4. There are other ways to signal disapproval of cohabitation, if such is deemed necessary—one way is to bar them from the Lord’s Table until their wedding, and then welcome them to the Sacrament during the service.

5. As our world changes we need to be clear about what biblical marriage consists of, which is two things, namely a personal commitment to a life-long covenant relationship and a public declaration of that commitment. Since the Scripture neither mandates a civil license nor a church service, by this measure Jan and David are already married. The church should recognize this and develop ways to welcome couples like them—since doubtless there will be many more like them in the decades ahead as God calls members of the postmodern generation to himself.

Your response?

So, how should Christians think about this?
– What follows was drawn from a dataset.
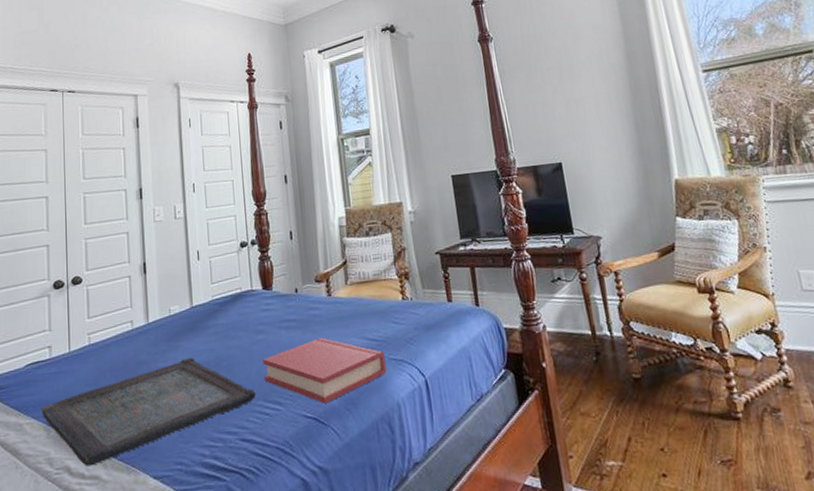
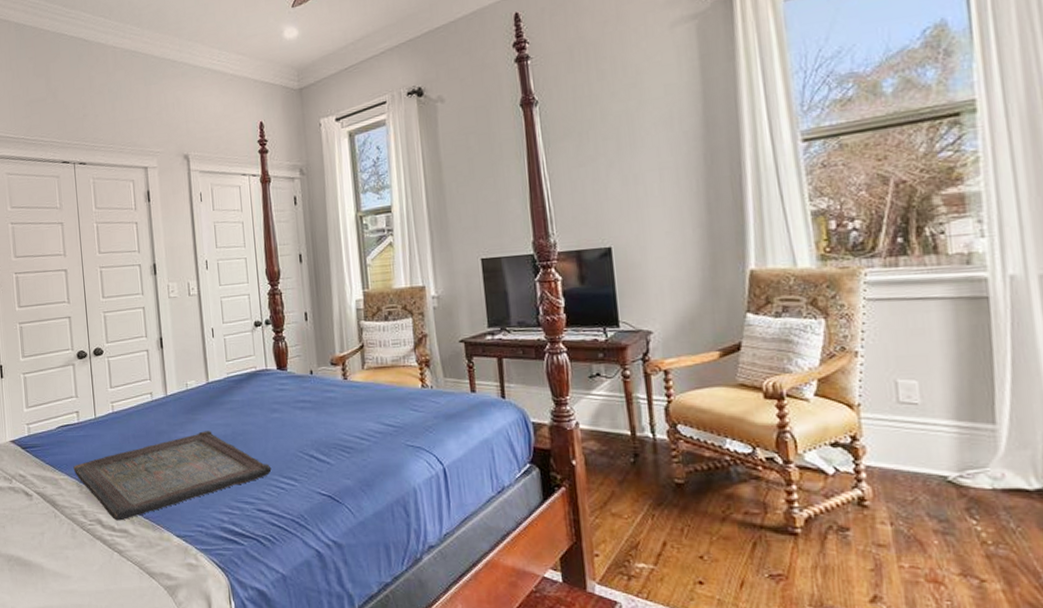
hardback book: present [263,337,387,404] -> none [278,420,403,483]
How should the church respond to couples like David and Jan? What biblical texts are relevant? What, in other words, does faithfulness look like? And is this a matter for the church not for individuals?


  1. wow, i guess you stumped everyone.

  2. Denis – I’ve been thinking about this for the past several days and I’m still not sure how to respond.
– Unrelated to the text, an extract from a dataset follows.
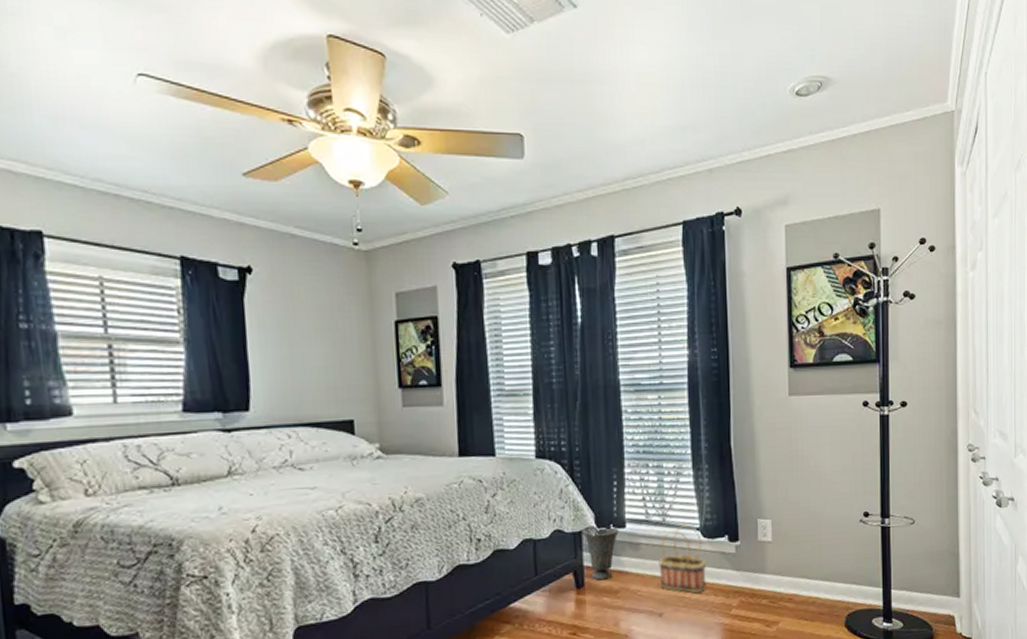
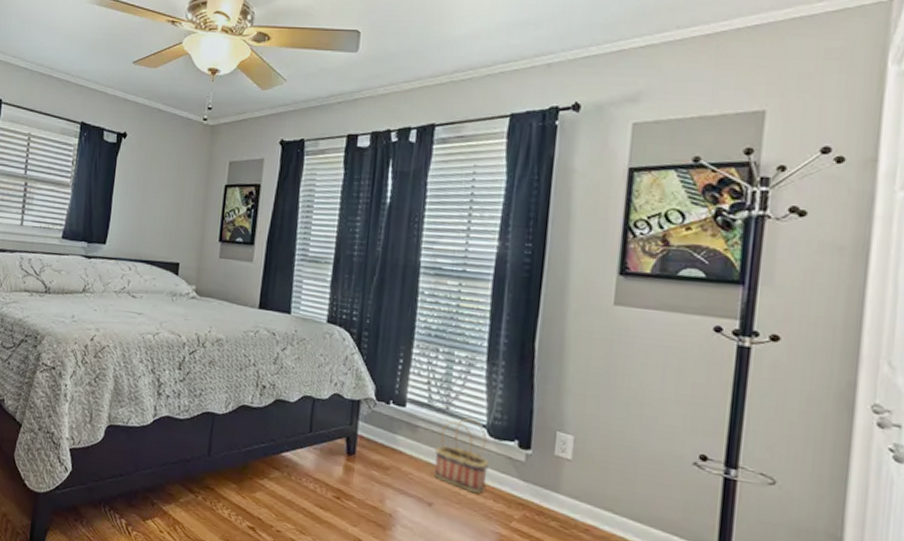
vase: present [583,526,619,581] -> none [361,399,398,454]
    I’m inclined to say yes, they should be married. If we ask them to separate for an amount of time before getting married, how long are we asking them to do that? Also, are we prepared to help them with extra financial costs they may incur as a result?

    Taken a step further, why are we treating this sin differently than any other? There are lots of other extremely public sins a couple could engage in, are we going to make them wait to get married too?
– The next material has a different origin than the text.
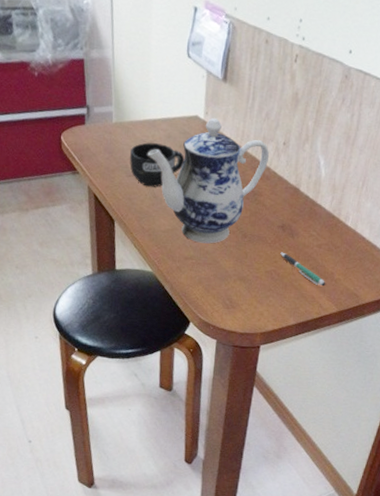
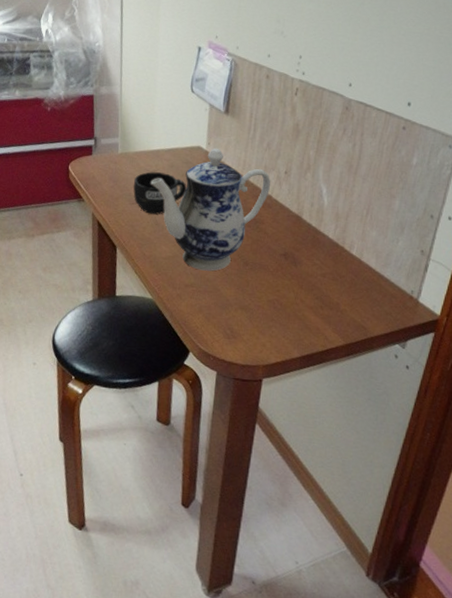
pen: present [280,252,326,287] -> none [283,281,332,318]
    Also, as you said, biblically speaking, I think the way we address unrepentant sin is by barring a person from the Lord’s Supper.

    I dunno though, it’s a really tough one. But I think I’d allow them to be married.

  3. I’ve seen this situation (or at least one very similar to it) at least twice that I can remember over the years. Our response will doubtless prove dissatisfying to some, but it seemed good at the time and the results have been good, too.

    The central question in our thinking: How does God see their relationship before the wedding? A good case can be made, I think, that a couple that has loved one another and lived together for so long are married. (We had neighbors in Massachusetts who were in their 60s and had been living together for over 20 years. He still introduced her as his fiancee.)

    Of course they don’t think they are married, and their thinking is pretty important. Often hiding behind rhetoric like “We don’t need a piece of paper to legitimize our relationship” is the unspoken assumption “I can leave this if/when it becomes annoying.” It’s here, I think, that having a wedding is important: not to sanctify their sexual relationship, but to formalize their commitment to one another, before witnesses, and before our Lord.

    So what did we do? Instead of having a wedding, which implies they weren’t really married before now, we had a service of recognition and commitment: recognition that what the Scriptures speak of as two becoming one has already begun in this relationship, and the commitment to continue that relationship by God’s grace until death or until the Lord comes.

    By the way, both marriages were successful in keeping that commitment.

  4. This is an interesting dilemma. A possible compromise might be to have the couple get married at the courthouse immediately, to be followed by a church sacrament when they can get their arrangements completed. While it is true that civil marriage is not what makes you married in the sight of God, in our culture it is what binds you to someone legally (and in Bible times, marriages were done according to the laws of that time, and I believe that God expected this). Why? Because, if we decide that being married in God's eyes is just a matter of making the commitment, how does one demonstrate that commitment? I believe it is by being legally wed. Without that commitment, the ability to walk away is much easier – which is why so many do not get legally married, but just live together. Appearances are not everything, but Christians are to avoid the appearance of evil, and I believe that living together lends such an appearance. Therefore, I believe Pastors would be justified in asking the couple to live apart or to have a civil ceremony pending their church ceremony.